To practical printers of the 18th century, trying to get work out the door, the important thing wasn't that they had a particular style of type from Mr. Caslon vs. another style from Fry's. Rather, the important thing was that they had a blank space in their forme which needed to be filled with a couple of lines of Great Primer [a size of type, roughly 18 point in post-1886 terms]. They'd fill it with copy in whatever type of that size they had at hand, stopping to consider the design of the typeface only if they happened to have more than one typeface in that size. The size of the type, not its design, came first.

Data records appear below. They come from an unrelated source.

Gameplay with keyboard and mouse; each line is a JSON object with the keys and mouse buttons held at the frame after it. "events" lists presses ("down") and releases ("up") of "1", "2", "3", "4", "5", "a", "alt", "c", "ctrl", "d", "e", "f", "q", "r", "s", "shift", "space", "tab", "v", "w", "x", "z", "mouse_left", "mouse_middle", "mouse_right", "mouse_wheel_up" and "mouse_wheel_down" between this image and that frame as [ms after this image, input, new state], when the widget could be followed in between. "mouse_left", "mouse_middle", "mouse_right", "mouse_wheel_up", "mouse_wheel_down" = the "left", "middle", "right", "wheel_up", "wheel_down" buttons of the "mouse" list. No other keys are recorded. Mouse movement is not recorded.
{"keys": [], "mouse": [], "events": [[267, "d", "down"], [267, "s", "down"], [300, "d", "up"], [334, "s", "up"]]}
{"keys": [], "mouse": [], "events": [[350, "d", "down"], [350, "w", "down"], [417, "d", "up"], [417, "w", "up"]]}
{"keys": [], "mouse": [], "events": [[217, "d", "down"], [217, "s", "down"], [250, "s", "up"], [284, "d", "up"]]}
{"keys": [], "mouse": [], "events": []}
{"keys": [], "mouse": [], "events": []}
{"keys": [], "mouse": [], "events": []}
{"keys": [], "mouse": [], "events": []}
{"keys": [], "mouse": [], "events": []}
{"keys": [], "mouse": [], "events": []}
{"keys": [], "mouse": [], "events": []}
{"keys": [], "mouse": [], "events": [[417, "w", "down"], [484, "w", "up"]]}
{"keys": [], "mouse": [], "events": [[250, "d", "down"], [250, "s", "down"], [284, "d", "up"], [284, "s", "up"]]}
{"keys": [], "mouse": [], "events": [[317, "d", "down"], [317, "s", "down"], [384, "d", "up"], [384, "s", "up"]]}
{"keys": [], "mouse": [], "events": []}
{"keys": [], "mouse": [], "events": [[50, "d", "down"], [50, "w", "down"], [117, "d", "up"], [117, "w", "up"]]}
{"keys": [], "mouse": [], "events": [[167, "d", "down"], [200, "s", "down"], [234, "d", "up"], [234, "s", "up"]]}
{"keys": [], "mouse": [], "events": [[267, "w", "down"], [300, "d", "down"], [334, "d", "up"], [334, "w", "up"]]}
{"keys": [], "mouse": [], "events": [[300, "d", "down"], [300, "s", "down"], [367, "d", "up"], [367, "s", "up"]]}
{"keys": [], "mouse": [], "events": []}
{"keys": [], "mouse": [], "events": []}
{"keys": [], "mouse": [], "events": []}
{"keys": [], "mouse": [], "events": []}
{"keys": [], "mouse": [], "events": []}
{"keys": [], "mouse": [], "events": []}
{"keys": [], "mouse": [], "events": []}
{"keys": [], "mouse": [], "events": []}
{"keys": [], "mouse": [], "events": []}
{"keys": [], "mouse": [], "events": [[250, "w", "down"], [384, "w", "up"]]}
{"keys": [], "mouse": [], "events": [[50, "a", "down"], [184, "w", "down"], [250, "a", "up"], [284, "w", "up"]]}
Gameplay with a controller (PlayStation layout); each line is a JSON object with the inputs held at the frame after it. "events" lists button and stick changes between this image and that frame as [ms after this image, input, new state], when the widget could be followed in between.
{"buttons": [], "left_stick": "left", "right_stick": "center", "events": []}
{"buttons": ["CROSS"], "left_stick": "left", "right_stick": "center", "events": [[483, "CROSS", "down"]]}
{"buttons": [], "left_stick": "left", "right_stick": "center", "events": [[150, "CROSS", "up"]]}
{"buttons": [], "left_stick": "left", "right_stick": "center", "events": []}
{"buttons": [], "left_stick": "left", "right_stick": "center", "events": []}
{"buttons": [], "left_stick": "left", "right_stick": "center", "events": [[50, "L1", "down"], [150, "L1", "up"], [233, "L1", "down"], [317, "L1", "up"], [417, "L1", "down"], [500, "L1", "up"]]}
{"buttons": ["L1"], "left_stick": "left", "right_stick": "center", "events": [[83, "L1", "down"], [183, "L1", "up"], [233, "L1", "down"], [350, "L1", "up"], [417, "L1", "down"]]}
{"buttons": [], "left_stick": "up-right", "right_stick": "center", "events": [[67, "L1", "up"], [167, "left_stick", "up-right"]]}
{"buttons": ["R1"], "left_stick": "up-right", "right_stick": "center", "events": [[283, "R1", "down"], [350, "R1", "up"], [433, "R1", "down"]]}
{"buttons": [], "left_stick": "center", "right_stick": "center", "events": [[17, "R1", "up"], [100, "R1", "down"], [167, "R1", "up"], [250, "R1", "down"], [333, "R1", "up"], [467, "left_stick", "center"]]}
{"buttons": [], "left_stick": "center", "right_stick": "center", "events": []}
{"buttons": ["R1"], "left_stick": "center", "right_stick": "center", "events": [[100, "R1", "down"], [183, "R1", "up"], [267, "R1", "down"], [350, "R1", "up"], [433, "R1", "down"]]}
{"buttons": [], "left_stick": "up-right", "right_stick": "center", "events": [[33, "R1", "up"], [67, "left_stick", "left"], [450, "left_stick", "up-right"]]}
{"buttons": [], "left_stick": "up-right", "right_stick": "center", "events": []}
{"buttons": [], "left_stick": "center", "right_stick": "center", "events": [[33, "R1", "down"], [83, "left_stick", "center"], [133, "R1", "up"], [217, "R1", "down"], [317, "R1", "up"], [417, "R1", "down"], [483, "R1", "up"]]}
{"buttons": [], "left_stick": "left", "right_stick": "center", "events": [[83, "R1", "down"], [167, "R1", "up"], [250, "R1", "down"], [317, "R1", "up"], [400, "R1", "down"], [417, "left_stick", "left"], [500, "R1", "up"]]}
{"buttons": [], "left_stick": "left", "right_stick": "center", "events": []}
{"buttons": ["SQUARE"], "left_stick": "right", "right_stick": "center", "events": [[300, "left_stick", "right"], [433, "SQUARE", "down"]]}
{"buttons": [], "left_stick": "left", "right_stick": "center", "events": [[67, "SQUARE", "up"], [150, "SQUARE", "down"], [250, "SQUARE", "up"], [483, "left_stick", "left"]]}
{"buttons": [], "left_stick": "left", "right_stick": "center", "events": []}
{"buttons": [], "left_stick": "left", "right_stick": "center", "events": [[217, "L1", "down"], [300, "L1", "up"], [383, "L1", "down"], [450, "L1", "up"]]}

Typefounders, in making type in a range of sizes to suit their customer's needs might strive for some uniformity of style between sizes, but this was a secondary consideration. If you look at the type specimens of the Caslon foundry, for example, or even in Bodoni's Manuale Tipografico, you will frequently find significant differences of style between sizes. In part, this was due to the fact that each size was cut, by hand, separately. But in part it was intentional - a recognition of the fact (lost these last hundred years or more) that type at any particular size has particular characteristics that may not translate to other sizes. (In many cases these characteristics are not simply matters of scaling, however sophisticated, but rather the presence or lack of typographical features.) Although we have forgotten this, it is a view which was current throughout the 19th century. When the pantograph emerged at the end of the 19th century as a viable method of producing series of metal types scaled mechanically, there was some degree of outrage at the damage it did to type design (this, in turn, was a contributing reason for the brief revival of hand punchcutting in the early 20th century).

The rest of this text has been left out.